TSC is caused by defects, or mutations, on two genes-TSC1 and TSC2. Only one of the genes needs to be affected for TSC to be present. The TSC1 gene, discovered in 1997, is on chromosome 9 and produces a protein called Hamartin. The TSC2 gene, discovered in 1993, is on chromosome 16 and produces the protein Tuberin. These proteins combine to form a complex that suppresses cell growth by preventing activation of a master control protein called mTOR. Loss of regulation of mTOR occurs in cells lacking either Hamartin or Tuberin, and this leads to abnormal differentiation and development, and to the generation of enlarged cells, as are seen in TSC brain lesions.

Since Tuberous Sclerosis affect stem cell activity, scientists at Clemson University are examining how neurons are formed from neural stem cells and this research is vital to providing a treatment to Tuberous Sclerosis, which affects how neurons are formed in the brain.

David M Feliciano, assistant professor of biological sciences at Clemson University, said: “Current medicine is directed at inhibiting the mammalian target of rapamycin (mTOR), a common feature within these tumors that have abnormally high activity. However, current treatments have severe side effects, like due to mTOR’s many functions and playing an important role in cell survival, growth and migration.”

mTOR pathway

Feliciano continued: “Neural stem cells generate the primary communicating cells of the brain called neurons through the process of neurogenesis, yet how this is orchestrated is unknown.”

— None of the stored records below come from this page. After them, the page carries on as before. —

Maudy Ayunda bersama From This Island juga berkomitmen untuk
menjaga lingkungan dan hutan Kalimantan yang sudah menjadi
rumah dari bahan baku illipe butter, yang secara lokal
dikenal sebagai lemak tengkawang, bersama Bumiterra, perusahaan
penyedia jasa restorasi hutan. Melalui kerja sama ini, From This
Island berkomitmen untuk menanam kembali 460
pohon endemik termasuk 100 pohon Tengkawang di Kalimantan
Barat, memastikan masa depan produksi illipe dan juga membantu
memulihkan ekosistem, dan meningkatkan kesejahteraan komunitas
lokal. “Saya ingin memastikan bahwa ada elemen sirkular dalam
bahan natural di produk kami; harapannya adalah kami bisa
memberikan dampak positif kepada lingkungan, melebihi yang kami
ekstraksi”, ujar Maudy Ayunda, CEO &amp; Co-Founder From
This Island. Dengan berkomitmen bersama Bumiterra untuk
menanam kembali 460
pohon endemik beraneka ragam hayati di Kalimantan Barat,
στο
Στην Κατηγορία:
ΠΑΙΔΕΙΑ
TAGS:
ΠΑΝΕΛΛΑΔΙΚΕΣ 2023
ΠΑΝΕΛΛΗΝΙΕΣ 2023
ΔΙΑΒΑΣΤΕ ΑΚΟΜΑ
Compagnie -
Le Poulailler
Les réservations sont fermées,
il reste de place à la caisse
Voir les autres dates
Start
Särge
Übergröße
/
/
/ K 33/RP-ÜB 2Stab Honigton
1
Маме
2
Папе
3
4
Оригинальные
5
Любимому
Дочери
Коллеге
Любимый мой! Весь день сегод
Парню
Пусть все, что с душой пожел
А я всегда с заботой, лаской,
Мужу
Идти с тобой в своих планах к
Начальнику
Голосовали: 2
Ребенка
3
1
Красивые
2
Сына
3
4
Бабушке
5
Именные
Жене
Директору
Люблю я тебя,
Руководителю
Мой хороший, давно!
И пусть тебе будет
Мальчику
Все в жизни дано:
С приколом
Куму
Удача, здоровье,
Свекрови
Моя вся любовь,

Neural stem cells lie at the very heart of brain development and repair, and alterations in the ability of these cells to self-renew and differentiate can have profound consequences for brain function at any stage of life, according to researchers.

In order to further elucidate the regulation of neurogenesis, Feliciano and his team delivered small pieces of DNA into the neural stem cells of the new-born mice. The team used electroporation to introduce the DNA into the mouse cells, and these small pieces of DNA allowed Feliciano’s team to express and control specific components of the mTOR pathway.

By using these tools, Feliciano and others showed that Increasing the activity of the mTOR pathway cause the neural stem cells to make more neurons at the expense of self-renewal. Increasing mTOR activity caused upregulation of 4E-BP2. 4E-BP2, also known as Eukaryotic translation initiation factor 4E-binding protein 2, binds to a component of the protein synthesis machinery and inhibits its function. Mice that lack functional EIF4EBP2 exhibit autism-like symptoms, including poor social interaction, altered communication and repetitive behaviors.

This work suggests that 4E-BP2 might be a new target for the treatment of TSC and that targeting this protein might cause fewer side effects than targeting mTOR. Future experiments hope to identify those proteins that are made due to the activation of this pathway in neural tissues.